++++ DATA LISTING ++++

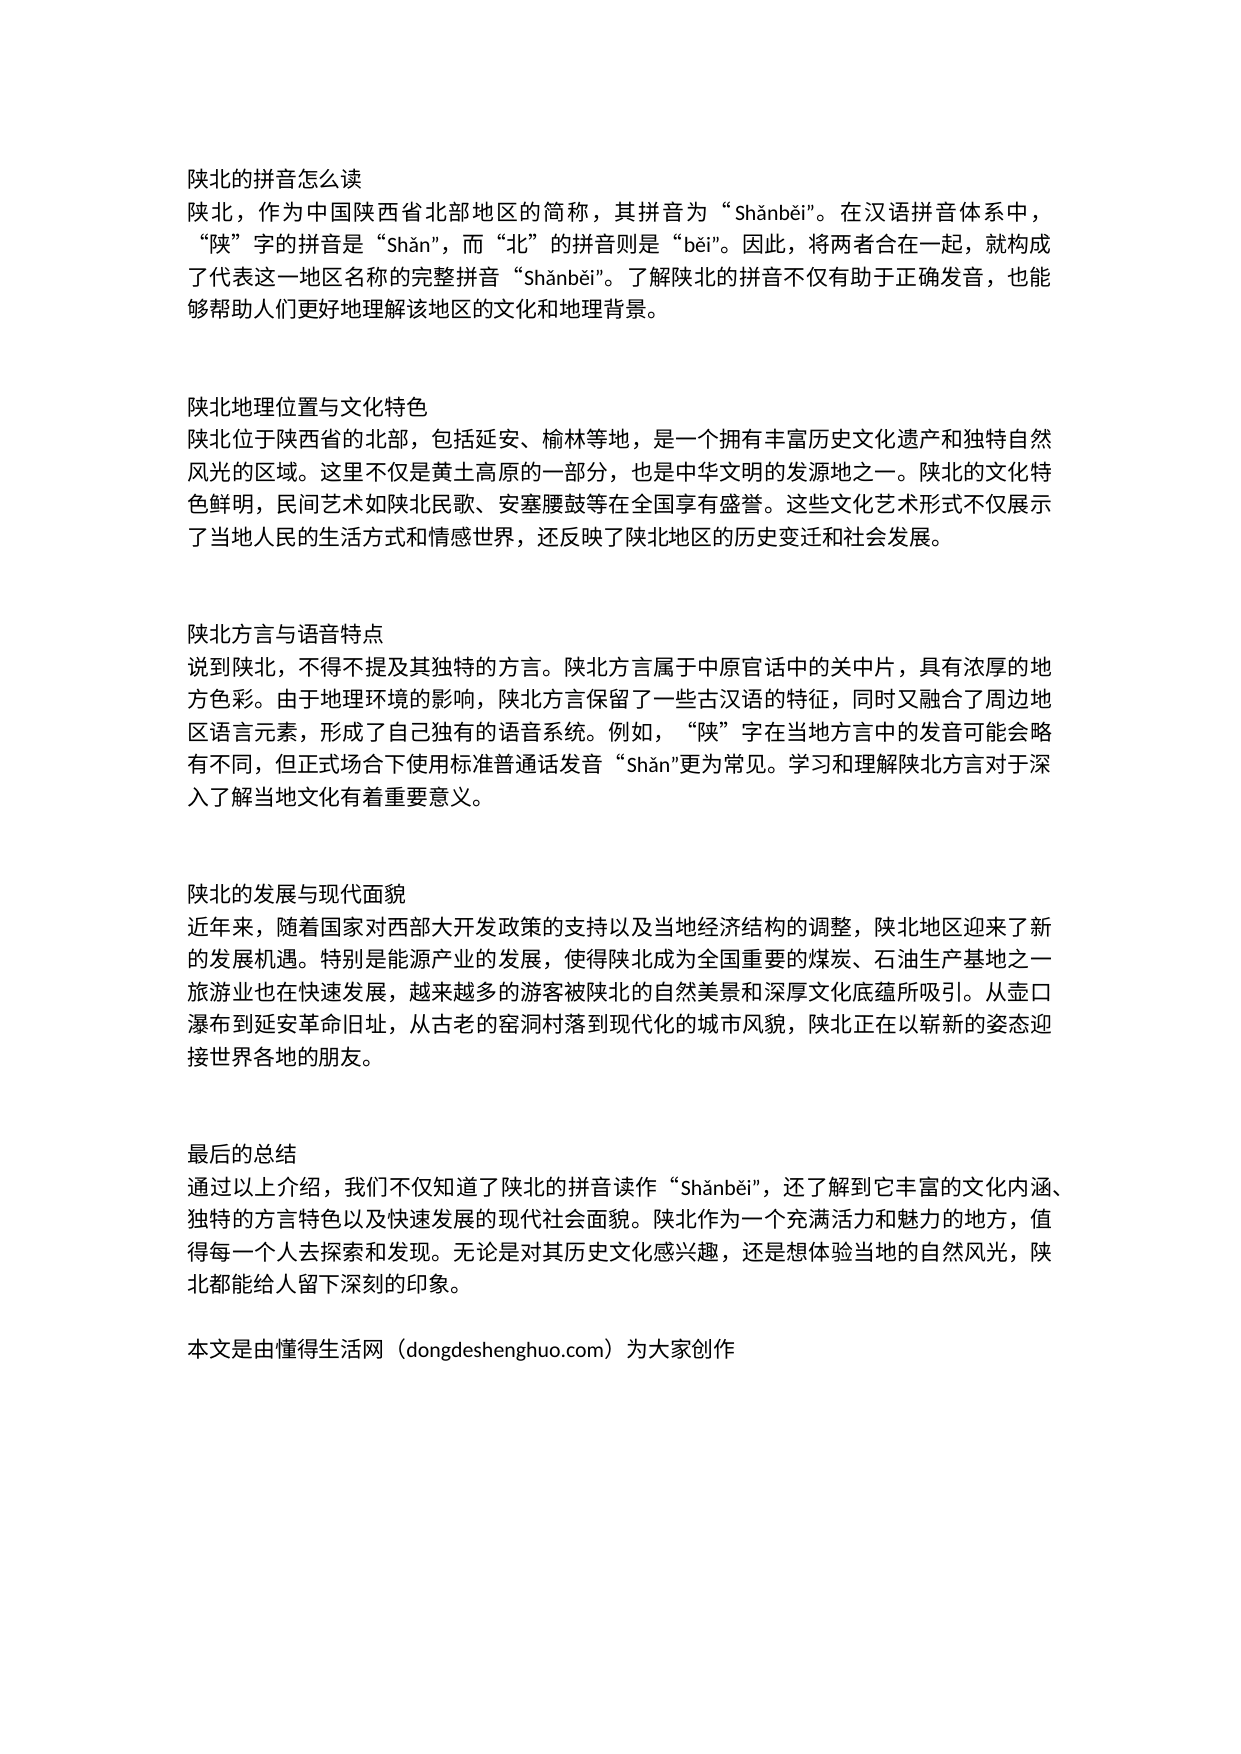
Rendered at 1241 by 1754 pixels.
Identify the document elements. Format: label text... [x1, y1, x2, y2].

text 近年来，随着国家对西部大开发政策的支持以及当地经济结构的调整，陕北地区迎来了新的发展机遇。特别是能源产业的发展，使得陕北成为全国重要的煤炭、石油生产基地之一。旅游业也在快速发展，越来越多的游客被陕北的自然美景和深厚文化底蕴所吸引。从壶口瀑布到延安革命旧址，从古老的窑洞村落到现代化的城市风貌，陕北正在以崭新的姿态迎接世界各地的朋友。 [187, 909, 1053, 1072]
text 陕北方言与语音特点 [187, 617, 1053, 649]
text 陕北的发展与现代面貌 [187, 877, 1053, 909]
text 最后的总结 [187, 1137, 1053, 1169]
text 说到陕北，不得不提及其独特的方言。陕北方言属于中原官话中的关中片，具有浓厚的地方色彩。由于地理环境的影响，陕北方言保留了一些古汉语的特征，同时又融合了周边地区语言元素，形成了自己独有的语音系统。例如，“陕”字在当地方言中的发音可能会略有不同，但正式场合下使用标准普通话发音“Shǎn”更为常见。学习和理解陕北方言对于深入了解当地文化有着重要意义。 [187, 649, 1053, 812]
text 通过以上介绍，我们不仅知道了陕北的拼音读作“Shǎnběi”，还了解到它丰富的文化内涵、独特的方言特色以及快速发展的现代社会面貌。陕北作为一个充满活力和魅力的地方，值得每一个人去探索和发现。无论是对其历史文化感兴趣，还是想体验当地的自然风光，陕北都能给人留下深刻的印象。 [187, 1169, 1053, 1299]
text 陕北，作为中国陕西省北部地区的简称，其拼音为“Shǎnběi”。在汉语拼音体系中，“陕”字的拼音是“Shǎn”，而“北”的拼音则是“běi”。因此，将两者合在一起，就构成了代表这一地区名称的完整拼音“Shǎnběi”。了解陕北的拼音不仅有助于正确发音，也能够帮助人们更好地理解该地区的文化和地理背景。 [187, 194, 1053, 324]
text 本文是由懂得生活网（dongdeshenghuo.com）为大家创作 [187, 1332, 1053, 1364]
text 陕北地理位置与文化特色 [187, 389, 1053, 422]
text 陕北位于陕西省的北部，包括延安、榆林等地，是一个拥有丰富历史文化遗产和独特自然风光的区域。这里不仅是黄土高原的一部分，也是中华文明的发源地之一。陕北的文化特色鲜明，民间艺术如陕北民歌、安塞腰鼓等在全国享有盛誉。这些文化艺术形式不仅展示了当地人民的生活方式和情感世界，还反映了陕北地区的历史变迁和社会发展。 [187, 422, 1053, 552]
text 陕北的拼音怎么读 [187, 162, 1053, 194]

++++

YOUR ASSIGNMENT:
Quote the data above in full and without alteration; skip the pictures.

ANSWER TO THIS EXERCISE:
Rendered at 1241 by 1754 pixels.
Identify the document elements. Format: label text... [x1, y1, x2, y2].

text 近年来，随着国家对西部大开发政策的支持以及当地经济结构的调整，陕北地区迎来了新的发展机遇。特别是能源产业的发展，使得陕北成为全国重要的煤炭、石油生产基地之一。旅游业也在快速发展，越来越多的游客被陕北的自然美景和深厚文化底蕴所吸引。从壶口瀑布到延安革命旧址，从古老的窑洞村落到现代化的城市风貌，陕北正在以崭新的姿态迎接世界各地的朋友。 [187, 909, 1053, 1072]
text 陕北方言与语音特点 [187, 617, 1053, 649]
text 陕北的发展与现代面貌 [187, 877, 1053, 909]
text 最后的总结 [187, 1137, 1053, 1169]
text 说到陕北，不得不提及其独特的方言。陕北方言属于中原官话中的关中片，具有浓厚的地方色彩。由于地理环境的影响，陕北方言保留了一些古汉语的特征，同时又融合了周边地区语言元素，形成了自己独有的语音系统。例如，“陕”字在当地方言中的发音可能会略有不同，但正式场合下使用标准普通话发音“Shǎn”更为常见。学习和理解陕北方言对于深入了解当地文化有着重要意义。 [187, 649, 1053, 812]
text 通过以上介绍，我们不仅知道了陕北的拼音读作“Shǎnběi”，还了解到它丰富的文化内涵、独特的方言特色以及快速发展的现代社会面貌。陕北作为一个充满活力和魅力的地方，值得每一个人去探索和发现。无论是对其历史文化感兴趣，还是想体验当地的自然风光，陕北都能给人留下深刻的印象。 [187, 1169, 1053, 1299]
text 陕北，作为中国陕西省北部地区的简称，其拼音为“Shǎnběi”。在汉语拼音体系中，“陕”字的拼音是“Shǎn”，而“北”的拼音则是“běi”。因此，将两者合在一起，就构成了代表这一地区名称的完整拼音“Shǎnběi”。了解陕北的拼音不仅有助于正确发音，也能够帮助人们更好地理解该地区的文化和地理背景。 [187, 194, 1053, 324]
text 本文是由懂得生活网（dongdeshenghuo.com）为大家创作 [187, 1332, 1053, 1364]
text 陕北地理位置与文化特色 [187, 389, 1053, 422]
text 陕北位于陕西省的北部，包括延安、榆林等地，是一个拥有丰富历史文化遗产和独特自然风光的区域。这里不仅是黄土高原的一部分，也是中华文明的发源地之一。陕北的文化特色鲜明，民间艺术如陕北民歌、安塞腰鼓等在全国享有盛誉。这些文化艺术形式不仅展示了当地人民的生活方式和情感世界，还反映了陕北地区的历史变迁和社会发展。 [187, 422, 1053, 552]
text 陕北的拼音怎么读 [187, 162, 1053, 194]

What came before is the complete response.